Approach	Best When	Cost	Knowledge Freshness	Example
Prompt Engineering	Formatting, persona, simple tasks	Very low	Static	System prompt to enforce a formal writing tone
RAG	Dynamic knowledge, citations needed	Medium	Real-time	Enterprise internal Q&A bot over a live document store
Fine-tuning	Behavioral changes, consistent style	High	Frozen at fine-tune time	Brand-specific writing assistant trained on company copy
Combined (production)	Most real-world systems	Varies	Best of all	Fine-tuned model + RAG pipeline + carefully engineered system prompt

A few practical notes on this decision:

Start with prompt engineering. It costs nothing to iterate on a system prompt, and it often gets you 80% of the way there.
Add RAG when the knowledge is too large, too dynamic, or too sensitive to bake into training data or a static prompt.
Fine-tune when you need to change how the model behaves, not just what it knows.

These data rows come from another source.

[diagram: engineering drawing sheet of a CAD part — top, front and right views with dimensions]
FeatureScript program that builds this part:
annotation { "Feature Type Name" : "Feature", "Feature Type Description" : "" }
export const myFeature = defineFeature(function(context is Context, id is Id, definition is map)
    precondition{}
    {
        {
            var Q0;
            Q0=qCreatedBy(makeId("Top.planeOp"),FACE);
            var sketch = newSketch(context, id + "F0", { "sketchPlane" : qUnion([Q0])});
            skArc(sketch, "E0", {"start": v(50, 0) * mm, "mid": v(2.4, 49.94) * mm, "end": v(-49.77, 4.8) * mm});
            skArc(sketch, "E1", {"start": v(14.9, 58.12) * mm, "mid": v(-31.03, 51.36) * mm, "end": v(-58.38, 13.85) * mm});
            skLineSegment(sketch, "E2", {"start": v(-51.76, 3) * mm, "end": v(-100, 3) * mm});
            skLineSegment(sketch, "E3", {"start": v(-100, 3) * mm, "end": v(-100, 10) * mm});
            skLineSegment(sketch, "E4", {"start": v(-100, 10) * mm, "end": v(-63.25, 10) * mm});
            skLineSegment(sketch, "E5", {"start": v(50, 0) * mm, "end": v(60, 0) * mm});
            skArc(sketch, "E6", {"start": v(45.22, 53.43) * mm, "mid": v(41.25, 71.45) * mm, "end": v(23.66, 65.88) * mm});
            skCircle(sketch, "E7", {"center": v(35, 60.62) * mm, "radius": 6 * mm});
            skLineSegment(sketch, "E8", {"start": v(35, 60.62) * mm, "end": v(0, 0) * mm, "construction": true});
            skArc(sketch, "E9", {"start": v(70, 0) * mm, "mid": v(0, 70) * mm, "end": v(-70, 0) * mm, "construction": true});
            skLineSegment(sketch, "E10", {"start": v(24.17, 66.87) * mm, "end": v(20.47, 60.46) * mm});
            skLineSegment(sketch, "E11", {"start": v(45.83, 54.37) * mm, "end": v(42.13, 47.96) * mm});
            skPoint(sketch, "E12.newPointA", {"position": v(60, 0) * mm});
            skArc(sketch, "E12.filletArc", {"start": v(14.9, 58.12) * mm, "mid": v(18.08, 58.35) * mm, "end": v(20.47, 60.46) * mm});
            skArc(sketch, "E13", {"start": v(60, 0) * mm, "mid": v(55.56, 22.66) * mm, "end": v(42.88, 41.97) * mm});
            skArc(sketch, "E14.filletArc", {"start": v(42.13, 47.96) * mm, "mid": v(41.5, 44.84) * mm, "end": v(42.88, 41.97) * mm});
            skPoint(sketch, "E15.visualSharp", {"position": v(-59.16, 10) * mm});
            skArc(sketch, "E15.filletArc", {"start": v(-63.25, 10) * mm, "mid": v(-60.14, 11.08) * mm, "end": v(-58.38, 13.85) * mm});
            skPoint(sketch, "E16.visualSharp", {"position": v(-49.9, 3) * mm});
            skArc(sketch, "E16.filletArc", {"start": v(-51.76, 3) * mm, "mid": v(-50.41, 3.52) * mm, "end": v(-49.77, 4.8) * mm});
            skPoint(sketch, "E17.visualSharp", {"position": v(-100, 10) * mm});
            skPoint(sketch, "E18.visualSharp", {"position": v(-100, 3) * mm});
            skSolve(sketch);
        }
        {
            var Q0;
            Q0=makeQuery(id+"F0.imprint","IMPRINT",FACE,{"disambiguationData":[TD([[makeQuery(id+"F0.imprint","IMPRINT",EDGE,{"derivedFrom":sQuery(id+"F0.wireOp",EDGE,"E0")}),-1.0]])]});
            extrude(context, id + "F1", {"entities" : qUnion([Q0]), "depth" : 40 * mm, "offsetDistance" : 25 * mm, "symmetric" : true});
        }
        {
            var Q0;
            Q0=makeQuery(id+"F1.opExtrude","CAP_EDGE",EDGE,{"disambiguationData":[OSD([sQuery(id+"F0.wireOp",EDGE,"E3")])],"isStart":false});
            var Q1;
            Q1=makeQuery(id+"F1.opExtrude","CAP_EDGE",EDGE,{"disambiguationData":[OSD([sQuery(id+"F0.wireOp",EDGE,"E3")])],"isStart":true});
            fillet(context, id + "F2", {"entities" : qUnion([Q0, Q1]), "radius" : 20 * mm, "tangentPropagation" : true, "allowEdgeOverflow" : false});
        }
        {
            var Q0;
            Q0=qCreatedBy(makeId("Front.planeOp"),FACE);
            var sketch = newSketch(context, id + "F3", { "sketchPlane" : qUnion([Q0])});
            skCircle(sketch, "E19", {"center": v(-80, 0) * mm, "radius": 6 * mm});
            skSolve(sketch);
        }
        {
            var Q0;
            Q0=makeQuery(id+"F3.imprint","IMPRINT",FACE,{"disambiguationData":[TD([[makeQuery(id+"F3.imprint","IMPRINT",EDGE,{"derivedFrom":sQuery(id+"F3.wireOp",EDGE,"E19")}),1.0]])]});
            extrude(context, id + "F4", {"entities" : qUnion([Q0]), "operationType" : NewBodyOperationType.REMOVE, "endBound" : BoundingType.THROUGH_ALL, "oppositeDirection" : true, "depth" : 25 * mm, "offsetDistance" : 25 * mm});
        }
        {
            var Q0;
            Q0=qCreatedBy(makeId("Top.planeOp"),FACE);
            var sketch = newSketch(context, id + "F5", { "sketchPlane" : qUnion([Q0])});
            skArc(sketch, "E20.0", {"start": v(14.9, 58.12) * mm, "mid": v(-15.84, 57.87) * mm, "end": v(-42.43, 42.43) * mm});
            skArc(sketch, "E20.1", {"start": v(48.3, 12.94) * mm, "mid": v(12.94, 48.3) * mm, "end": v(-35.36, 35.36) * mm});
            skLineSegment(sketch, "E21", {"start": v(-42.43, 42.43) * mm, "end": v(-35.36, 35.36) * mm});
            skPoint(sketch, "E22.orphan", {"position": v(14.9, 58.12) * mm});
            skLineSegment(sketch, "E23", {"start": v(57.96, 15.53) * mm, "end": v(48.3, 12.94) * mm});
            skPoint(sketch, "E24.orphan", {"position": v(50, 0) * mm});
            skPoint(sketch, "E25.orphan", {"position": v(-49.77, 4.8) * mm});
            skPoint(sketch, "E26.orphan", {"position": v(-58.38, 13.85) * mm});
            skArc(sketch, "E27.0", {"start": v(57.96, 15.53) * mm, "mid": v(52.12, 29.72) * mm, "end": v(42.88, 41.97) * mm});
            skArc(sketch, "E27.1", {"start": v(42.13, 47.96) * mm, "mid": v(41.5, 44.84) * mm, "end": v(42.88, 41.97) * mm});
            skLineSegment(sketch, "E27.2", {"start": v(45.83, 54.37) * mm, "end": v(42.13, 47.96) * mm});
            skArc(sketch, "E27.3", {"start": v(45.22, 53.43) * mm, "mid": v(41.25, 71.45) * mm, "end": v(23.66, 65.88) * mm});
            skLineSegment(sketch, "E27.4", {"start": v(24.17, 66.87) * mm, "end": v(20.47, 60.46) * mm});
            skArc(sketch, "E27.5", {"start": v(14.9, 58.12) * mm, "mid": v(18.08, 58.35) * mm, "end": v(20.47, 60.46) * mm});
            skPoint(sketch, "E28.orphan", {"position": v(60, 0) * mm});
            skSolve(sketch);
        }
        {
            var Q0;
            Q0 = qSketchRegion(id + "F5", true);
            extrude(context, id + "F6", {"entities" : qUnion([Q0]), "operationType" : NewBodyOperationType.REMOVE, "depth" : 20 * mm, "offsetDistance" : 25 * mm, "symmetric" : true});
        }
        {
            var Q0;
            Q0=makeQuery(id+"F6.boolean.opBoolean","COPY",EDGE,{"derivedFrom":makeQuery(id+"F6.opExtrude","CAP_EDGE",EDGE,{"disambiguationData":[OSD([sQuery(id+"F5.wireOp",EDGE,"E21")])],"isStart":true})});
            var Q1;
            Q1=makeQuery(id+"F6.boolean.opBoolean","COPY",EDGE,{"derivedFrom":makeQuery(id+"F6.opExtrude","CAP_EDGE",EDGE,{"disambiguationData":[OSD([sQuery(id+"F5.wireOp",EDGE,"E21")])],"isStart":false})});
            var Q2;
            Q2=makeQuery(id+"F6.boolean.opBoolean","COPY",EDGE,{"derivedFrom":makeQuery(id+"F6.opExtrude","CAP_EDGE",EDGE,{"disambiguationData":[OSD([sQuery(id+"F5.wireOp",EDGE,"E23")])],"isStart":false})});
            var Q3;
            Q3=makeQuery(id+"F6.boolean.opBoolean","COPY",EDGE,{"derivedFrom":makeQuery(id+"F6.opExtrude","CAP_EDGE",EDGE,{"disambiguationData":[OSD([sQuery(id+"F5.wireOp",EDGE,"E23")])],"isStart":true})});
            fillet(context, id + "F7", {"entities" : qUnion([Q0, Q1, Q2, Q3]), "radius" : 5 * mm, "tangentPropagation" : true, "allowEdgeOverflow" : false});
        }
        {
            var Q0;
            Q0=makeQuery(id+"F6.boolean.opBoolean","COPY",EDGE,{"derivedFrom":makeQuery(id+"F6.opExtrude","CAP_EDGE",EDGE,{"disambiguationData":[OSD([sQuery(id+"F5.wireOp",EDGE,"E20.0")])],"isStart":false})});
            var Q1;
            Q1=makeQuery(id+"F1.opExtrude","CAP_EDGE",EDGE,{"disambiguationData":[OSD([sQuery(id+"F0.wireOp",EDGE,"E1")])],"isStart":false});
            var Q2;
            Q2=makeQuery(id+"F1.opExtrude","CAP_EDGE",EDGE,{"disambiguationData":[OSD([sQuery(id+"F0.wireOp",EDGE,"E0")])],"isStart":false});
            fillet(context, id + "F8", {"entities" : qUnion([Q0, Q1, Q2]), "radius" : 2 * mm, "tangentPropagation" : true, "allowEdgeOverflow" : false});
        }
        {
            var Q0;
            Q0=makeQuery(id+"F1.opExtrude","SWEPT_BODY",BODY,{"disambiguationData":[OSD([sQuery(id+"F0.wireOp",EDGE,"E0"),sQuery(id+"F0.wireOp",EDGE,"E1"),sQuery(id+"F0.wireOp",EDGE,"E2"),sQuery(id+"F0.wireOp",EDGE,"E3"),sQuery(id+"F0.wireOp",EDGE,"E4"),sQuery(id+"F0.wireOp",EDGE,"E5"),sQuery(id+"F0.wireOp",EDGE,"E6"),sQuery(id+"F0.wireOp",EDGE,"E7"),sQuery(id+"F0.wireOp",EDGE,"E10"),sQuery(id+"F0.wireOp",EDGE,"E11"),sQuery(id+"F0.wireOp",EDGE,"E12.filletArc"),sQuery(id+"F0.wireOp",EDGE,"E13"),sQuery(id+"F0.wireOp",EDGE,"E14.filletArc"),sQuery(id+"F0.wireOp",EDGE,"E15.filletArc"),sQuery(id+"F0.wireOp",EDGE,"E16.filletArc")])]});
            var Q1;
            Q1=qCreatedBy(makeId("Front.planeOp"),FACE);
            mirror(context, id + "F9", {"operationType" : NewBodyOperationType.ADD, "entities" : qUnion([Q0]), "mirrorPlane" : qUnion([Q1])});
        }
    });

Teaching a model to follow a specific output schema, adopt a brand voice, or consistently apply domain-specific reasoning patterns are all behavioral changes that fine-tuning handles better than RAG.
Combine all three in production. The most capable systems use a fine-tuned base model (for domain behavior), a RAG pipeline (for current knowledge), and a structured system prompt (for output format and safety guardrails).